Among the biggest concerns about the sale are the financial agreements. Documents from the school's accreditor show unanswered questions about who is profiting from the conversion.

The money for the sale is coming not from the Dream Center Foundation, whose filings show it has little liquid cash, but from a private investment firm, the Najafi Companies. There is also the potential involvement of the Richardson Family Trust, a group “associated” with Brent Richardson, the company’s CEO, according to accreditation documents. The Najafi Companies has its own history in the for-profit industry: It once entered into a $1.1 billion deal to buy a piece of the University of Phoenix, taking the company private, though they eventually pulled out. (The Najafi Companies did not respond to BuzzFeed News' requests for comment.)

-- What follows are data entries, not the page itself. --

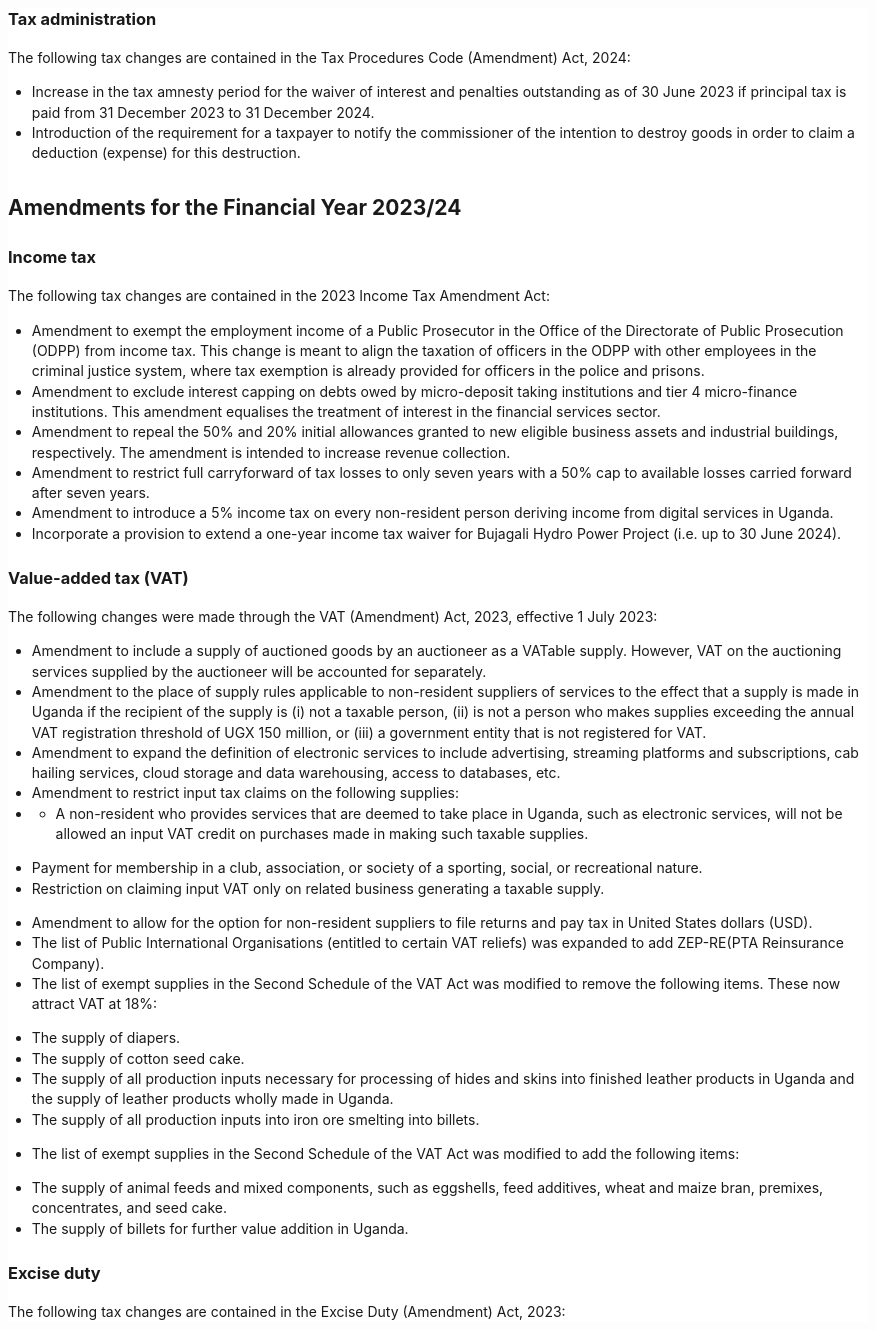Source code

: ### Tax administration
The following tax changes are contained in the Tax Procedures Code (Amendment) Act, 2024:
* Increase in the tax amnesty period for the waiver of interest and penalties outstanding as of 30 June 2023 if principal tax is paid from 31 December 2023 to 31 December 2024.
* Introduction of the requirement for a taxpayer to notify the commissioner of the intention to destroy goods in order to claim a deduction (expense) for this destruction.
## Amendments for the Financial Year 2023/24
### Income tax
The following tax changes are contained in the 2023 Income Tax Amendment Act:
* Amendment to exempt the employment income of a Public Prosecutor in the Office of the Directorate of Public Prosecution (ODPP) from income tax. This change is meant to align the taxation of officers in the ODPP with other employees in the criminal justice system, where tax exemption is already provided for officers in the police and prisons.
* Amendment to exclude interest capping on debts owed by micro-deposit taking institutions and tier 4 micro-finance institutions. This amendment equalises the treatment of interest in the financial services sector.
* Amendment to repeal the 50% and 20% initial allowances granted to new eligible business assets and industrial buildings, respectively. The amendment is intended to increase revenue collection.
* Amendment to restrict full carryforward of tax losses to only seven years with a 50% cap to available losses carried forward after seven years.
* Amendment to introduce a 5% income tax on every non-resident person deriving income from digital services in Uganda.
* Incorporate a provision to extend a one-year income tax waiver for Bujagali Hydro Power Project (i.e. up to 30 June 2024).
### Value-added tax (VAT)
The following changes were made through the VAT (Amendment) Act, 2023, effective 1 July 2023:
* Amendment to include a supply of auctioned goods by an auctioneer as a VATable supply. However, VAT on the auctioning services supplied by the auctioneer will be accounted for separately.
* Amendment to the place of supply rules applicable to non-resident suppliers of services to the effect that a supply is made in Uganda if the recipient of the supply is (i) not a taxable person, (ii) is not a person who makes supplies exceeding the annual VAT registration threshold of UGX 150 million, or (iii) a government entity that is not registered for VAT.
* Amendment to expand the definition of electronic services to include advertising, streaming platforms and subscriptions, cab hailing services, cloud storage and data warehousing, access to databases, etc.
* Amendment to restrict input tax claims on the following supplies:
* + A non-resident who provides services that are deemed to take place in Uganda, such as electronic services, will not be allowed an input VAT credit on purchases made in making such taxable supplies.
+ Payment for membership in a club, association, or society of a sporting, social, or recreational nature.
+ Restriction on claiming input VAT only on related business generating a taxable supply.
* Amendment to allow for the option for non-resident suppliers to file returns and pay tax in United States dollars (USD).
* The list of Public International Organisations (entitled to certain VAT reliefs) was expanded to add ZEP-RE(PTA Reinsurance Company).
* The list of exempt supplies in the Second Schedule of the VAT Act was modified to remove the following items. These now attract VAT at 18%:
+ The supply of diapers.
+ The supply of cotton seed cake.
+ The supply of all production inputs necessary for processing of hides and skins into finished leather products in Uganda and the supply of leather products wholly made in Uganda.
+ The supply of all production inputs into iron ore smelting into billets.
* The list of exempt supplies in the Second Schedule of the VAT Act was modified to add the following items:
+ The supply of animal feeds and mixed components, such as eggshells, feed additives, wheat and maize bran, premixes, concentrates, and seed cake.
+ The supply of billets for further value addition in Uganda.
### Excise duty
The following tax changes are contained in the Excise Duty (Amendment) Act, 2023: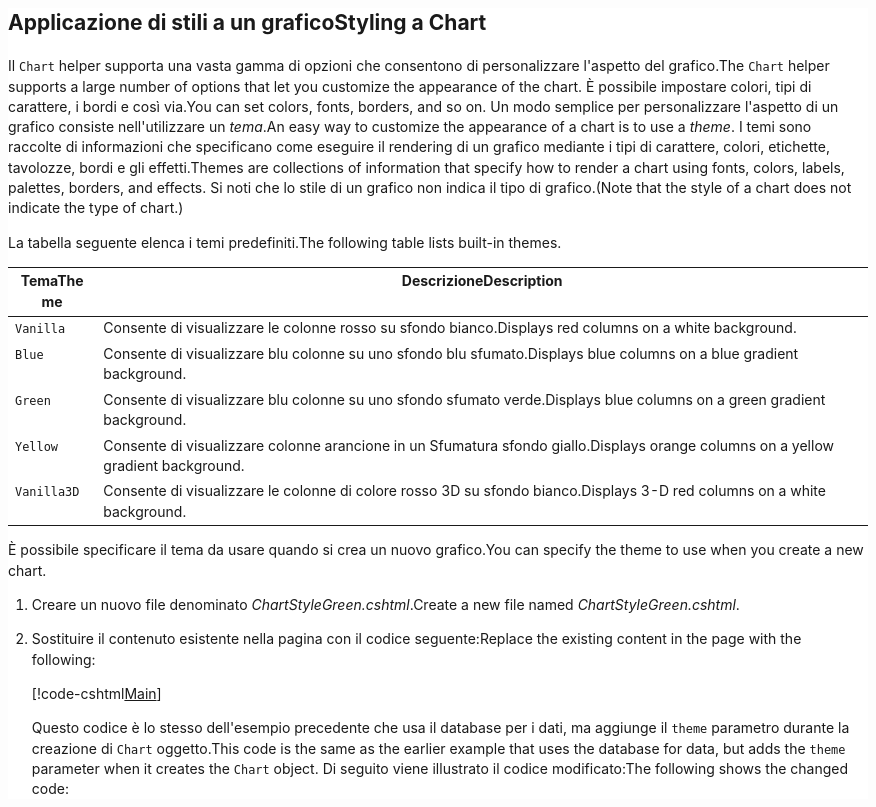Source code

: <a id="Styling_a_Chart"></a>
## <a name="styling-a-chart"></a><span data-ttu-id="e1a61-230">Applicazione di stili a un grafico</span><span class="sxs-lookup"><span data-stu-id="e1a61-230">Styling a Chart</span></span>

<span data-ttu-id="e1a61-231">Il `Chart` helper supporta una vasta gamma di opzioni che consentono di personalizzare l'aspetto del grafico.</span><span class="sxs-lookup"><span data-stu-id="e1a61-231">The `Chart` helper supports a large number of options that let you customize the appearance of the chart.</span></span> <span data-ttu-id="e1a61-232">È possibile impostare colori, tipi di carattere, i bordi e così via.</span><span class="sxs-lookup"><span data-stu-id="e1a61-232">You can set colors, fonts, borders, and so on.</span></span> <span data-ttu-id="e1a61-233">Un modo semplice per personalizzare l'aspetto di un grafico consiste nell'utilizzare un *tema*.</span><span class="sxs-lookup"><span data-stu-id="e1a61-233">An easy way to customize the appearance of a chart is to use a *theme*.</span></span> <span data-ttu-id="e1a61-234">I temi sono raccolte di informazioni che specificano come eseguire il rendering di un grafico mediante i tipi di carattere, colori, etichette, tavolozze, bordi e gli effetti.</span><span class="sxs-lookup"><span data-stu-id="e1a61-234">Themes are collections of information that specify how to render a chart using fonts, colors, labels, palettes, borders, and effects.</span></span> <span data-ttu-id="e1a61-235">Si noti che lo stile di un grafico non indica il tipo di grafico.</span><span class="sxs-lookup"><span data-stu-id="e1a61-235">(Note that the style of a chart does not indicate the type of chart.)</span></span>

<span data-ttu-id="e1a61-236">La tabella seguente elenca i temi predefiniti.</span><span class="sxs-lookup"><span data-stu-id="e1a61-236">The following table lists built-in themes.</span></span>

| <span data-ttu-id="e1a61-237">Tema</span><span class="sxs-lookup"><span data-stu-id="e1a61-237">Theme</span></span> | <span data-ttu-id="e1a61-238">Descrizione</span><span class="sxs-lookup"><span data-stu-id="e1a61-238">Description</span></span> |
| --- | --- |
| `Vanilla` | <span data-ttu-id="e1a61-239">Consente di visualizzare le colonne rosso su sfondo bianco.</span><span class="sxs-lookup"><span data-stu-id="e1a61-239">Displays red columns on a white background.</span></span> |
| `Blue` | <span data-ttu-id="e1a61-240">Consente di visualizzare blu colonne su uno sfondo blu sfumato.</span><span class="sxs-lookup"><span data-stu-id="e1a61-240">Displays blue columns on a blue gradient background.</span></span> |
| `Green` | <span data-ttu-id="e1a61-241">Consente di visualizzare blu colonne su uno sfondo sfumato verde.</span><span class="sxs-lookup"><span data-stu-id="e1a61-241">Displays blue columns on a green gradient background.</span></span> |
| `Yellow` | <span data-ttu-id="e1a61-242">Consente di visualizzare colonne arancione in un Sfumatura sfondo giallo.</span><span class="sxs-lookup"><span data-stu-id="e1a61-242">Displays orange columns on a yellow gradient background.</span></span> |
| `Vanilla3D` | <span data-ttu-id="e1a61-243">Consente di visualizzare le colonne di colore rosso 3D su sfondo bianco.</span><span class="sxs-lookup"><span data-stu-id="e1a61-243">Displays 3-D red columns on a white background.</span></span> |

<span data-ttu-id="e1a61-244">È possibile specificare il tema da usare quando si crea un nuovo grafico.</span><span class="sxs-lookup"><span data-stu-id="e1a61-244">You can specify the theme to use when you create a new chart.</span></span>

1. <span data-ttu-id="e1a61-245">Creare un nuovo file denominato *ChartStyleGreen.cshtml*.</span><span class="sxs-lookup"><span data-stu-id="e1a61-245">Create a new file named *ChartStyleGreen.cshtml*.</span></span>
2. <span data-ttu-id="e1a61-246">Sostituire il contenuto esistente nella pagina con il codice seguente:</span><span class="sxs-lookup"><span data-stu-id="e1a61-246">Replace the existing content in the page with the following:</span></span>

    [!code-cshtml[Main](7-displaying-data-in-a-chart/samples/sample10.cshtml)]

    <span data-ttu-id="e1a61-247">Questo codice è lo stesso dell'esempio precedente che usa il database per i dati, ma aggiunge il `theme` parametro durante la creazione di `Chart` oggetto.</span><span class="sxs-lookup"><span data-stu-id="e1a61-247">This code is the same as the earlier example that uses the database for data, but adds the `theme` parameter when it creates the `Chart` object.</span></span> <span data-ttu-id="e1a61-248">Di seguito viene illustrato il codice modificato:</span><span class="sxs-lookup"><span data-stu-id="e1a61-248">The following shows the changed code:</span></span>
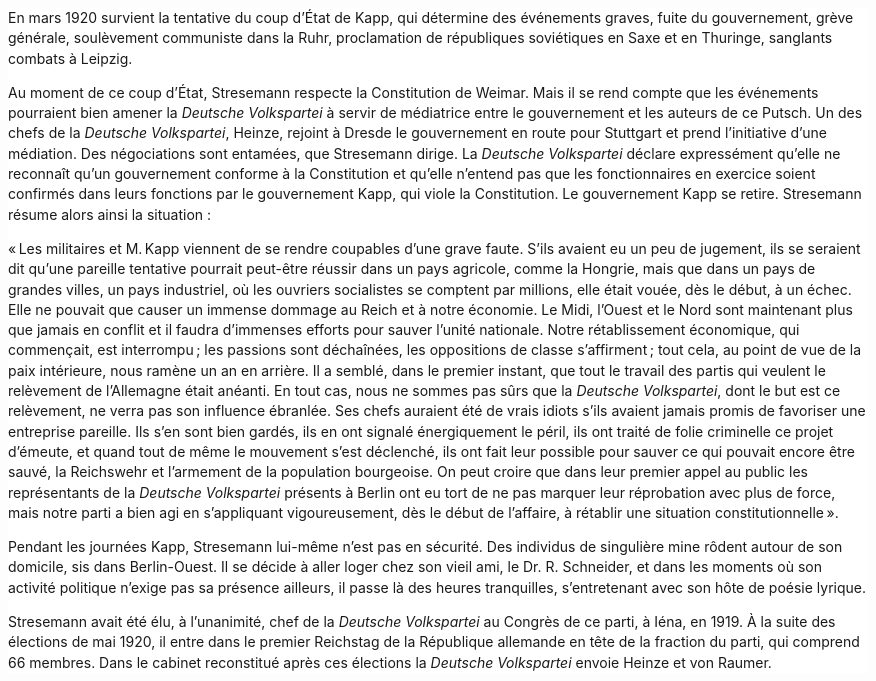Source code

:En mars 1920 survient la tentative du coup d’État de Kapp, qui détermine 
des événements graves, fuite du gouvernement, grève générale, soulèvement 
communiste dans la Ruhr, proclamation de républiques soviétiques en Saxe et 
en Thuringe, sanglants combats à Leipzig.

Au moment de ce coup d’État, Stresemann respecte la Constitution de Weimar. 
Mais il se rend compte que les événements pourraient bien amener la _Deutsche 
Volkspartei_ à servir de médiatrice entre le gouvernement et les auteurs de 
ce Putsch. Un des chefs de la _Deutsche Volkspartei_, Heinze, rejoint à Dresde 
le gouvernement en route pour Stuttgart et prend l’initiative d’une 
médiation. Des négociations sont entamées, que Stresemann dirige. La 
_Deutsche Volkspartei_ déclare expressément qu’elle ne reconnaît qu’un 
gouvernement conforme à la Constitution et qu’elle n’entend pas que les 
fonctionnaires en exercice soient confirmés dans leurs fonctions par le 
gouvernement Kapp, qui viole la Constitution. Le gouvernement Kapp se retire. 
Stresemann résume alors ainsi la situation :

« Les militaires et M. Kapp viennent de se rendre coupables d’une grave 
faute. S’ils avaient eu un peu de jugement, ils se seraient dit qu’une 
pareille tentative pourrait peut-être réussir dans un pays agricole, comme la 
Hongrie, mais que dans un pays de grandes villes, un pays industriel, où les 
ouvriers socialistes se comptent par millions, elle était vouée, dès le 
début, à un échec. Elle ne pouvait que causer un immense dommage au Reich et 
à notre économie. Le Midi, l’Ouest et le Nord sont maintenant plus que 
jamais en conflit et il faudra d’immenses efforts pour sauver l’unité 
nationale. Notre rétablissement économique, qui commençait, est 
interrompu ; les passions sont déchaînées, les oppositions de classe 
s’affirment ; tout cela, au point de vue de la paix intérieure, nous 
ramène un an en arrière. Il a semblé, dans le premier instant, que tout le 
travail des partis qui veulent le relèvement de l’Allemagne était anéanti. 
En tout cas, nous ne sommes pas sûrs que la _Deutsche Volkspartei_, dont le 
but est ce relèvement, ne verra pas son influence ébranlée. Ses chefs 
auraient été de vrais idiots s’ils avaient jamais promis de favoriser une 
entreprise pareille. Ils s’en sont bien gardés, ils en ont signalé 
énergiquement le péril, ils ont traité de folie criminelle ce projet 
d’émeute, et quand tout de même le mouvement s’est déclenché, ils ont 
fait leur possible pour sauver ce qui pouvait encore être sauvé, la 
Reichswehr et l’armement de la population bourgeoise. On peut croire que dans 
leur premier appel au public les représentants de la _Deutsche Volkspartei_ 
présents à Berlin ont eu tort de ne pas marquer leur réprobation avec plus 
de force, mais notre parti a bien agi en s’appliquant vigoureusement, dès le 
début de l’affaire, à rétablir une situation constitutionnelle ».

Pendant les journées Kapp, Stresemann lui-même n’est pas en sécurité. Des 
individus de singulière mine rôdent autour de son domicile, sis dans 
Berlin-Ouest. Il se décide à aller loger chez son vieil ami, le Dr. R. 
Schneider, et dans les moments où son activité politique n’exige pas sa 
présence ailleurs, il passe là des heures tranquilles, s’entretenant avec 
son hôte de poésie lyrique.

Stresemann avait été élu, à l’unanimité, chef de la _Deutsche 
Volkspartei_ au Congrès de ce parti, à Iéna, en 1919. À la suite des 
élections de mai 1920, il entre dans le premier Reichstag de la République 
allemande en tête de la fraction du parti, qui comprend 66 membres. Dans le 
cabinet reconstitué après ces élections la _Deutsche Volkspartei_ envoie 
Heinze et von Raumer.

The Richardson Trust, according to the Argosy accreditor's report, could kick in some $6 million. But the details of the Trust’s involvement — and Brent Richardson’s stake in it — are murky. Argosy’s accreditor said it received “no documentation” about the potential CEO’s involvement.

If Richardson’s family is involved in the sale, said Shireman, it presents a potential conflict of interest.

“There’s a lot of questions about what agreements exist behind the scenes,” said Shireman. “You need to make sure that control of this entity isn’t in the hands of people who are making money off of it.”